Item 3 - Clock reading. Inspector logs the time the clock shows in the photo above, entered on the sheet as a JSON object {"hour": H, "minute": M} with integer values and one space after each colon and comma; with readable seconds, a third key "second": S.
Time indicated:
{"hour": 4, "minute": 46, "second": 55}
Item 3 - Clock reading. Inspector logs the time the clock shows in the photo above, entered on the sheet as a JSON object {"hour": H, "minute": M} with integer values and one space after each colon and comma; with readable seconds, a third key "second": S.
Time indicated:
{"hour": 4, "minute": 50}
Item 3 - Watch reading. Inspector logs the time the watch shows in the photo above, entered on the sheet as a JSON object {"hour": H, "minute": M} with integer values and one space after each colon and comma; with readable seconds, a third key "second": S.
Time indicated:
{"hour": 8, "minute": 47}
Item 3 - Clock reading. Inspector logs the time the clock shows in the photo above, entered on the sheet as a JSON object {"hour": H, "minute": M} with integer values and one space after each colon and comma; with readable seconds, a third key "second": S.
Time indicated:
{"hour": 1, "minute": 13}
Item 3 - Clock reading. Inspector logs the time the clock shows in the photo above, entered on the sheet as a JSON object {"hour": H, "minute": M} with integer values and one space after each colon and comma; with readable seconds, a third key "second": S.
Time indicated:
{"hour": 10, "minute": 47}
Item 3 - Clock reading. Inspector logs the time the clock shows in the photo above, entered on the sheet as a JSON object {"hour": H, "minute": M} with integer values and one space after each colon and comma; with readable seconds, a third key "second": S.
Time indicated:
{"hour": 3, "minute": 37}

== What to produce ==
Copy out every line of the listing above, changing nothing.

== Response to this exercise ==
Item 3 - Clock reading. Inspector logs the time the clock shows in the photo above, entered on the sheet as a JSON object {"hour": H, "minute": M} with integer values and one space after each colon and comma; with readable seconds, a third key "second": S.
Time indicated:
{"hour": 4, "minute": 46, "second": 55}
Item 3 - Clock reading. Inspector logs the time the clock shows in the photo above, entered on the sheet as a JSON object {"hour": H, "minute": M} with integer values and one space after each colon and comma; with readable seconds, a third key "second": S.
Time indicated:
{"hour": 4, "minute": 50}
Item 3 - Watch reading. Inspector logs the time the watch shows in the photo above, entered on the sheet as a JSON object {"hour": H, "minute": M} with integer values and one space after each colon and comma; with readable seconds, a third key "second": S.
Time indicated:
{"hour": 8, "minute": 47}
Item 3 - Clock reading. Inspector logs the time the clock shows in the photo above, entered on the sheet as a JSON object {"hour": H, "minute": M} with integer values and one space after each colon and comma; with readable seconds, a third key "second": S.
Time indicated:
{"hour": 1, "minute": 13}
Item 3 - Clock reading. Inspector logs the time the clock shows in the photo above, entered on the sheet as a JSON object {"hour": H, "minute": M} with integer values and one space after each colon and comma; with readable seconds, a third key "second": S.
Time indicated:
{"hour": 10, "minute": 47}
Item 3 - Clock reading. Inspector logs the time the clock shows in the photo above, entered on the sheet as a JSON object {"hour": H, "minute": M} with integer values and one space after each colon and comma; with readable seconds, a third key "second": S.
Time indicated:
{"hour": 3, "minute": 37}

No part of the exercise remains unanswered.